Enfin, j’ai interrogé Dennis sur le 11 septembre, puisqu’il habite à Tribeca, un quartier de Manhattan situé juste au-dessus de celui de l’ancien World Trade Center. Il était dans son appartement au moment des impacts. Il retient deux images de ce jour si singulier.
La première, c’est la fin de l’après-midi, le silence règne, il y a encore énormément de fumée plus au sud, et des particules de cendres continuent de tomber. Il est sur une terrasse au-dessus de son immeuble. Il aperçoit tout à coup, et ça le pétrifie, un homme qui prend un bain de soleil sur une chaise longue, sur une terrasse voisine. L’homme tient un miroir sur son torse afin que les rayons du soleil se réfléchissent sur son visage.
Un peu plus tard, il descend dans la rue, totalement vide, presque tous les habitants ont quitté le quartier. Il se rend chez un épicier coréen pour acheter un peu à manger, car il a décidé avec sa femme de rester chez lui. Au détour d’une rue, il croise alors un individu qu’il n’avait encore jamais vu dans le quartier, un jeune homme noir, très beau, en train de peindre méticuleusement la porte d’un immeuble. Il se demande aujourd’hui si cette personne a vraiment existé.

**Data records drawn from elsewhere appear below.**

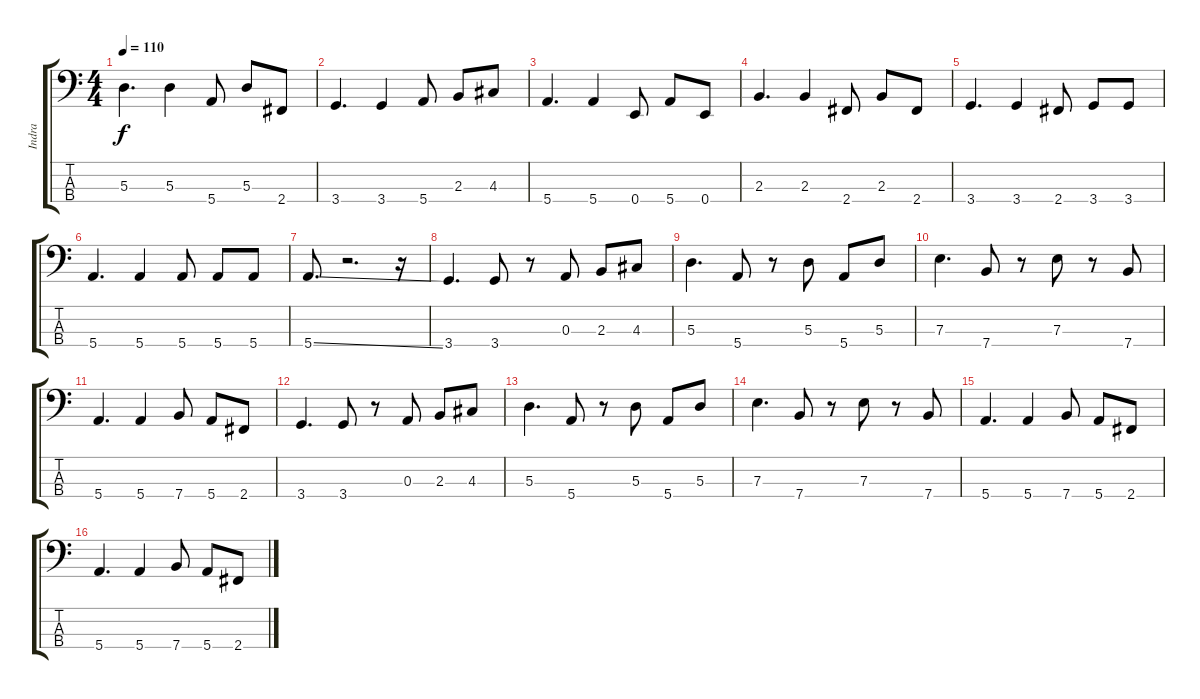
\track ("Indra" "Indra") {instrument electricbasspick}
\staff {score tabs}
\tuning (G2 D2 A1 E1) {hide}
\ts (4 4)
\tempo 110
\clef f4
\ks c
5.3.4{d dy f} 5.3.4 5.4.8 5.3.8 2.4.8 |
3.4.4{d} 3.4.4 5.4.8 2.3.8 4.3.8 |
5.4.4{d} 5.4.4 0.4.8 5.4.8 0.4.8 |
2.3.4{d} 2.3.4 2.4.8 2.3.8 2.4.8 |
3.4.4{d} 3.4.4 2.4.8 3.4.8 3.4.8 |
5.4.4{d} 5.4.4 5.4.8 5.4.8 5.4.8 |
5.4{ss}.8{d} r.2{d} r.16 |
3.4.4{d} 3.4.8 r.8 0.3.8 2.3.8 4.3.8 |
5.3.4{d} 5.4.8 r.8 5.3.8 5.4.8 5.3.8 |
7.3.4{d} 7.4.8 r.8 7.3.8 r.8 7.4.8 |
5.4.4{d} 5.4.4 7.4.8 5.4.8 2.4.8 |
3.4.4{d} 3.4.8 r.8 0.3.8 2.3.8 4.3.8 |
5.3.4{d} 5.4.8 r.8 5.3.8 5.4.8 5.3.8 |
7.3.4{d} 7.4.8 r.8 7.3.8 r.8 7.4.8 |
5.4.4{d} 5.4.4 7.4.8 5.4.8 2.4.8 |
5.4.4{d} 5.4.4 7.4.8 5.4.8 2.4.8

Ce dernier souvenir vient je crois illustrer ce qui m’a le plus fasciné chez Dennis Adams : une disponibilité extraordinaire vis à vis du monde, des autres, des évènements. Une capacité remarquable d’attention et d’observation. Un décalage perpétuel aussi. Un talent, sinon un état d’esprit, qui lui permet sans doute de s’exprimer comme il le fait et de créer.
Tout cela m’inspire, évidemment.

Nous avons rendez-vous à Manhattan fin août.



Ci-joint dans la rubrique Voyages et Tournages, un lien sur les photos du tournage de "Spill".

3 commentaires:

Antoine Brisson a dit…

j'aime bien les billets comme ça !
Au plaisir des discussions nocturnes et sans fin, à Bdx ou ailleurs !

Les rencontres, y'a que ça de vrai...

Matthias LING a dit…

J'ai beacoup aimé le film. Bravo à vous et à Dennis Adams.

Philippe Méziat a dit…

Je viens de voir ce film place St Projet (!), en plein coeur de Bordeaux, et tout à fait par hasard : un container très laid sur la place St Projet, "c'est Evento" me suis-je dit ! Une fois entré, et après avoir vu la fin du film, j'ai repris au début, et tout doucement la force de cette oeuvre s'est imposée. Splendide marche, belle démarche, politique dans le plus strict sens du terme? Nous nous focalisons sur cette surface liquide en mouvement tournant, nous sommes happés par la lenteur de la marche, et petit à petit la beauté du texte s'impose, et la force critique qu'il porte, le jugement impitoyable sur l'époque de la collaboration, Adrien Marquet, Papon, les grandes familles du vignobles, enfin tout y passe. FORMIDABLE ! Très belle oeuvre. Oui, oeuvre, et pas seulement moyen de communication. J'espère qu'Alain Juppé a vu ça.